This week, PhD Student Giang Nguyen talks about his recent paper discussing lava planet K2-141b. This planet's extreme atmospheric conditions set up a stable ring of clouds just beyond the edge of a large lava ocean centered on the subsolar point. Examples of other large stable annular features on planets include the auroral ovals of the Earth and Jupiter. The photo above was captured by the Imager for Magnetopause to Aurora Global Exploration or IMAGE satellite.
By Tue Giang Nguyen
A few weeks ago, my paper on modelling the atmosphere of K2-141b was published. There was a press release and quite a few news organizations picked up on the story such as CNN and CBS. The public seemed excited by the idea of a scorching planet half engulfed in lava with supersonic winds and molten rock raining from above.

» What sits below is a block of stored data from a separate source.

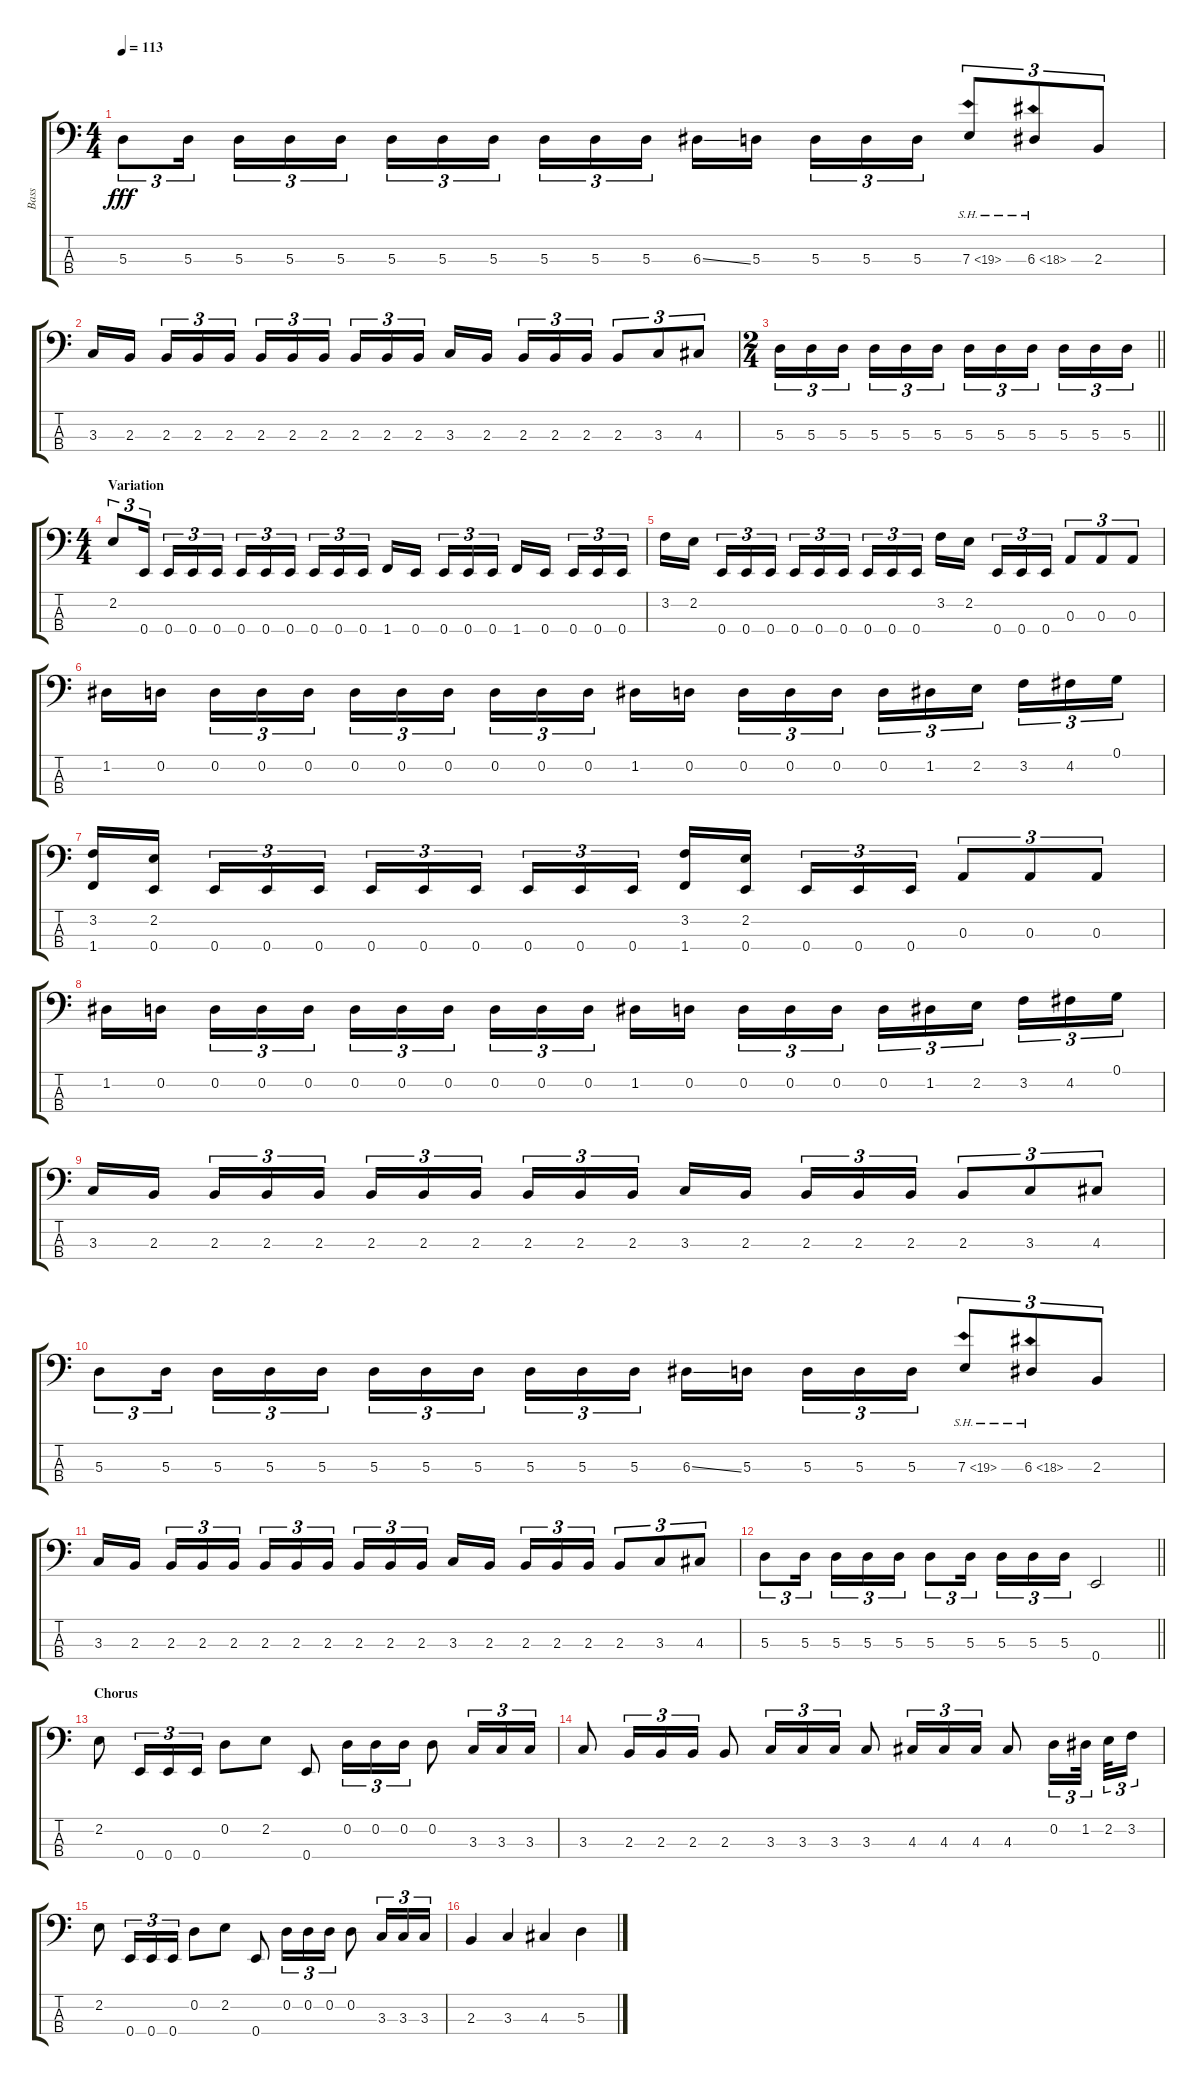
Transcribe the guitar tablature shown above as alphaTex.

\track ("Bass" "Bass") {instrument electricbassfinger}
\staff {score tabs}
\tuning (G2 D2 A1 E1) {hide}
\ts (4 4)
\tempo 113
\clef f4
\ks c
5.3.8{tu (3 2) dy fff} 5.3.16{tu (3 2) beam splitsecondary} 5.3.16{tu (3 2)} 5.3.16{tu (3 2)} 5.3.16{tu (3 2)} 5.3.16{tu (3 2)} 5.3.16{tu (3 2)} 5.3.16{tu (3 2) beam splitsecondary} 5.3.16{tu (3 2)} 5.3.16{tu (3 2)} 5.3.16{tu (3 2)} 6.3{ss}.16 5.3.16{beam splitsecondary} 5.3.16{tu (3 2)} 5.3.16{tu (3 2)} 5.3.16{tu (3 2)} 7.3{sh 12}.8{tu (3 2)} 6.3{sh 12}.8{tu (3 2)} 2.3.8{tu (3 2)} |
3.3.16 2.3.16{beam splitsecondary} 2.3.16{tu (3 2)} 2.3.16{tu (3 2)} 2.3.16{tu (3 2)} 2.3.16{tu (3 2)} 2.3.16{tu (3 2)} 2.3.16{tu (3 2) beam splitsecondary} 2.3.16{tu (3 2)} 2.3.16{tu (3 2)} 2.3.16{tu (3 2)} 3.3.16 2.3.16{beam splitsecondary} 2.3.16{tu (3 2)} 2.3.16{tu (3 2)} 2.3.16{tu (3 2)} 2.3.8{tu (3 2)} 3.3.8{tu (3 2)} 4.3.8{tu (3 2)} |
\ts (2 4)
\barLineRight lightlight
5.3.16{tu (3 2)} 5.3.16{tu (3 2)} 5.3.16{tu (3 2) beam splitsecondary} 5.3.16{tu (3 2)} 5.3.16{tu (3 2)} 5.3.16{tu (3 2)} 5.3.16{tu (3 2)} 5.3.16{tu (3 2)} 5.3.16{tu (3 2) beam splitsecondary} 5.3.16{tu (3 2)} 5.3.16{tu (3 2)} 5.3.16{tu (3 2)} |
\ts (4 4)
\section ("" "Variation ")
2.2.8{tu (3 2)} 0.4.16{tu (3 2) beam splitsecondary} 0.4.16{tu (3 2)} 0.4.16{tu (3 2)} 0.4.16{tu (3 2)} 0.4.16{tu (3 2)} 0.4.16{tu (3 2)} 0.4.16{tu (3 2) beam splitsecondary} 0.4.16{tu (3 2)} 0.4.16{tu (3 2)} 0.4.16{tu (3 2)} 1.4.16 0.4.16{beam splitsecondary} 0.4.16{tu (3 2)} 0.4.16{tu (3 2)} 0.4.16{tu (3 2)} 1.4.16 0.4.16{beam splitsecondary} 0.4.16{tu (3 2)} 0.4.16{tu (3 2)} 0.4.16{tu (3 2)} |
3.2.16 2.2.16{beam splitsecondary} 0.4.16{tu (3 2)} 0.4.16{tu (3 2)} 0.4.16{tu (3 2)} 0.4.16{tu (3 2)} 0.4.16{tu (3 2)} 0.4.16{tu (3 2) beam splitsecondary} 0.4.16{tu (3 2)} 0.4.16{tu (3 2)} 0.4.16{tu (3 2)} 3.2.16 2.2.16{beam splitsecondary} 0.4.16{tu (3 2)} 0.4.16{tu (3 2)} 0.4.16{tu (3 2)} 0.3.8{tu (3 2)} 0.3.8{tu (3 2)} 0.3.8{tu (3 2)} |
1.2.16 0.2.16{beam splitsecondary} 0.2.16{tu (3 2)} 0.2.16{tu (3 2)} 0.2.16{tu (3 2)} 0.2.16{tu (3 2)} 0.2.16{tu (3 2)} 0.2.16{tu (3 2) beam splitsecondary} 0.2.16{tu (3 2)} 0.2.16{tu (3 2)} 0.2.16{tu (3 2)} 1.2.16 0.2.16{beam splitsecondary} 0.2.16{tu (3 2)} 0.2.16{tu (3 2)} 0.2.16{tu (3 2)} 0.2.16{tu (3 2)} 1.2.16{tu (3 2)} 2.2.16{tu (3 2) beam splitsecondary} 3.2.16{tu (3 2)} 4.2.16{tu (3 2)} 0.1.16{tu (3 2)} |
(3.2 1.4).16 (2.2 0.4).16{beam splitsecondary} 0.4.16{tu (3 2)} 0.4.16{tu (3 2)} 0.4.16{tu (3 2)} 0.4.16{tu (3 2)} 0.4.16{tu (3 2)} 0.4.16{tu (3 2) beam splitsecondary} 0.4.16{tu (3 2)} 0.4.16{tu (3 2)} 0.4.16{tu (3 2)} (3.2 1.4).16 (2.2 0.4).16{beam splitsecondary} 0.4.16{tu (3 2)} 0.4.16{tu (3 2)} 0.4.16{tu (3 2)} 0.3.8{tu (3 2)} 0.3.8{tu (3 2)} 0.3.8{tu (3 2)} |
1.2.16 0.2.16{beam splitsecondary} 0.2.16{tu (3 2)} 0.2.16{tu (3 2)} 0.2.16{tu (3 2)} 0.2.16{tu (3 2)} 0.2.16{tu (3 2)} 0.2.16{tu (3 2) beam splitsecondary} 0.2.16{tu (3 2)} 0.2.16{tu (3 2)} 0.2.16{tu (3 2)} 1.2.16 0.2.16{beam splitsecondary} 0.2.16{tu (3 2)} 0.2.16{tu (3 2)} 0.2.16{tu (3 2)} 0.2.16{tu (3 2)} 1.2.16{tu (3 2)} 2.2.16{tu (3 2) beam splitsecondary} 3.2.16{tu (3 2)} 4.2.16{tu (3 2)} 0.1.16{tu (3 2)} |
3.3.16 2.3.16{beam splitsecondary} 2.3.16{tu (3 2)} 2.3.16{tu (3 2)} 2.3.16{tu (3 2)} 2.3.16{tu (3 2)} 2.3.16{tu (3 2)} 2.3.16{tu (3 2) beam splitsecondary} 2.3.16{tu (3 2)} 2.3.16{tu (3 2)} 2.3.16{tu (3 2)} 3.3.16 2.3.16{beam splitsecondary} 2.3.16{tu (3 2)} 2.3.16{tu (3 2)} 2.3.16{tu (3 2)} 2.3.8{tu (3 2)} 3.3.8{tu (3 2)} 4.3.8{tu (3 2)} |
5.3.8{tu (3 2)} 5.3.16{tu (3 2) beam splitsecondary} 5.3.16{tu (3 2)} 5.3.16{tu (3 2)} 5.3.16{tu (3 2)} 5.3.16{tu (3 2)} 5.3.16{tu (3 2)} 5.3.16{tu (3 2) beam splitsecondary} 5.3.16{tu (3 2)} 5.3.16{tu (3 2)} 5.3.16{tu (3 2)} 6.3{ss}.16 5.3.16{beam splitsecondary} 5.3.16{tu (3 2)} 5.3.16{tu (3 2)} 5.3.16{tu (3 2)} 7.3{sh 12}.8{tu (3 2)} 6.3{sh 12}.8{tu (3 2)} 2.3.8{tu (3 2)} |
3.3.16 2.3.16{beam splitsecondary} 2.3.16{tu (3 2)} 2.3.16{tu (3 2)} 2.3.16{tu (3 2)} 2.3.16{tu (3 2)} 2.3.16{tu (3 2)} 2.3.16{tu (3 2) beam splitsecondary} 2.3.16{tu (3 2)} 2.3.16{tu (3 2)} 2.3.16{tu (3 2)} 3.3.16 2.3.16{beam splitsecondary} 2.3.16{tu (3 2)} 2.3.16{tu (3 2)} 2.3.16{tu (3 2)} 2.3.8{tu (3 2)} 3.3.8{tu (3 2)} 4.3.8{tu (3 2)} |
\barLineRight lightlight
5.3.8{tu (3 2)} 5.3.16{tu (3 2) beam splitsecondary} 5.3.16{tu (3 2)} 5.3.16{tu (3 2)} 5.3.16{tu (3 2)} 5.3.8{tu (3 2)} 5.3.16{tu (3 2) beam splitsecondary} 5.3.16{tu (3 2)} 5.3.16{tu (3 2)} 5.3.16{tu (3 2)} 0.4.2 |
\section ("" "Chorus")
2.2.8 0.4.16{tu (3 2)} 0.4.16{tu (3 2)} 0.4.16{tu (3 2)} 0.2.8 2.2.8 0.4.8 0.2.16{tu (3 2)} 0.2.16{tu (3 2)} 0.2.16{tu (3 2)} 0.2.8 3.3.16{tu (3 2)} 3.3.16{tu (3 2)} 3.3.16{tu (3 2)} |
3.3.8 2.3.16{tu (3 2)} 2.3.16{tu (3 2)} 2.3.16{tu (3 2)} 2.3.8 3.3.16{tu (3 2)} 3.3.16{tu (3 2)} 3.3.16{tu (3 2)} 3.3.8 4.3.16{tu (3 2)} 4.3.16{tu (3 2)} 4.3.16{tu (3 2)} 4.3.8 0.2.16{tu (3 2)} 1.2.32{tu (3 2) beam splitsecondary} 2.2.32{tu (3 2)} 3.2.16{tu (3 2)} |
2.2.8 0.4.16{tu (3 2)} 0.4.16{tu (3 2)} 0.4.16{tu (3 2)} 0.2.8 2.2.8 0.4.8 0.2.16{tu (3 2)} 0.2.16{tu (3 2)} 0.2.16{tu (3 2)} 0.2.8 3.3.16{tu (3 2)} 3.3.16{tu (3 2)} 3.3.16{tu (3 2)} |
2.3.4 3.3.4 4.3.4 5.3.4
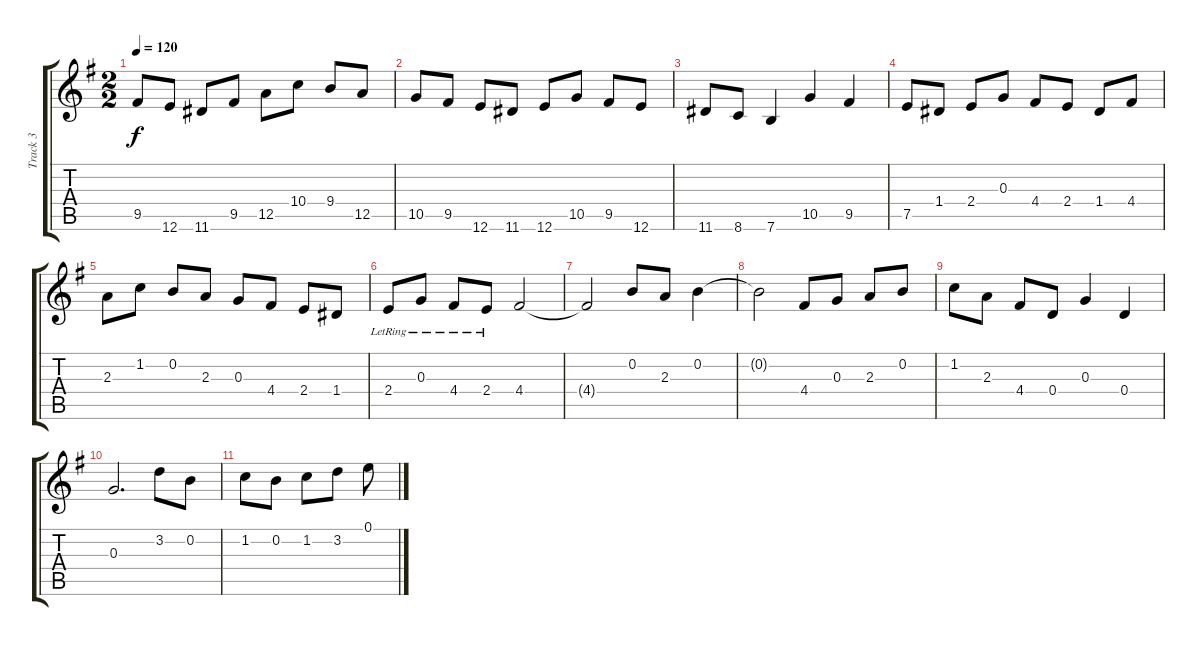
\track ("Track 3" "Track 3") {instrument acousticguitarnylon}
\staff {score tabs}
\tuning (E4 B3 G3 D3 A2 E2) {hide}
\ts (2 2)
\tempo 120
\clef g2
\ks eminor
9.5.8{dy f} 12.6.8 11.6.8 9.5.8 12.5.8 10.4.8 9.4.8 12.5.8 |
10.5.8 9.5.8 12.6.8 11.6.8 12.6.8 10.5.8 9.5.8 12.6.8 |
11.6.8 8.6.8 7.6.4 10.5.4 9.5.4 |
7.5.8 1.4.8 2.4.8 0.3.8 4.4.8 2.4.8 1.4.8 4.4.8 |
2.3.8 1.2.8 0.2.8 2.3.8 0.3.8 4.4.8 2.4.8 1.4.8 |
2.4{lr}.8 0.3{lr}.8 4.4{lr}.8 2.4{lr}.8 4.4.2 |
4.4{t}.2 0.2.8 2.3.8 0.2.4 |
0.2{t}.2 4.4.8 0.3.8 2.3.8 0.2.8 |
1.2.8 2.3.8 4.4.8 0.4.8 0.3.4 0.4.4 |
0.3.2{d} 3.2.8 0.2.8 |
1.2.8 0.2.8 1.2.8 3.2.8 0.1.8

Many have started to call K2-141b Mustafar, a fiery world Darth Vader calls his home as envisioned by George Lucas. Others, correctly so, shared how grateful they live on this blue Earth rather than K2-141b. Although K2-141b is described as a hellish landscape, from afar, I think there’s something to be admired from our little lava planet.
As K2-141b is tidally locked, there is a permanent dayside and nightside on the planet. This means that certain meteorological processes exist in only specific parts of the planet, mainly clouds. Near the sub-stellar point where it is hottest, the air is not saturated with mineral vapour so nothing condenses. Far away from the sub-stellar point, it is too cold and virtually all of the atmosphere has collapsed back onto the surface and nothing condenses. This means condensation, or cloud formations, can only exist in an annulus centered around the sub-stellar point.
In essence, when looking at K2-141b from afar, we should see a ring of clouds around the sub-stellar point. And if you adjust your perspective such that the star is directly overhead on K2-141b, the ring faces upward which makes it a halo! K2-141b has a halo of clouds which is made up of quartz-based gems, how cool is that? This should be the case for other lava planets as well where the planet’s crust, and atmosphere, is dominated by oxidized silicon. Although with this analogy, Earth also has a cool “halo” which is the aurorae (Borealis and Australis).
An "eye-ball" planet in which the heat of the star creates a large ocean centered on the subsolar point. In the case above, the working fluid is water and the solid ice, but if you get close enough to the parent star, rock will also melt and form an ocean, ringed by clouds. Image Credit: NASA/JPL-Caltech https://commons.wikimedia.org/w/index.php?curid=56552366
For atmospheric modelling, the cloud halo acts similar to the “eye-ball” icy Earth scenario where the sub-stellar point of the icy Earth is an ocean that slowly freezes as you move further away. The middle circular ocean resembles an eyeball that is surrounded by an icy surface that has a much higher albedo. A reflective cloud halo would behave similarly to ice as it reflects more light than then bare magma ocean of K2-141b. Although this is a classically hard problem in climate modelling, we can study some limiting cases that arise from K2-141b’s halo. The albedo of the clouds can be measured which helps us determine cloud properties such as particle size and back-scattering efficiency (dependent on cloud composition and crystal geometry).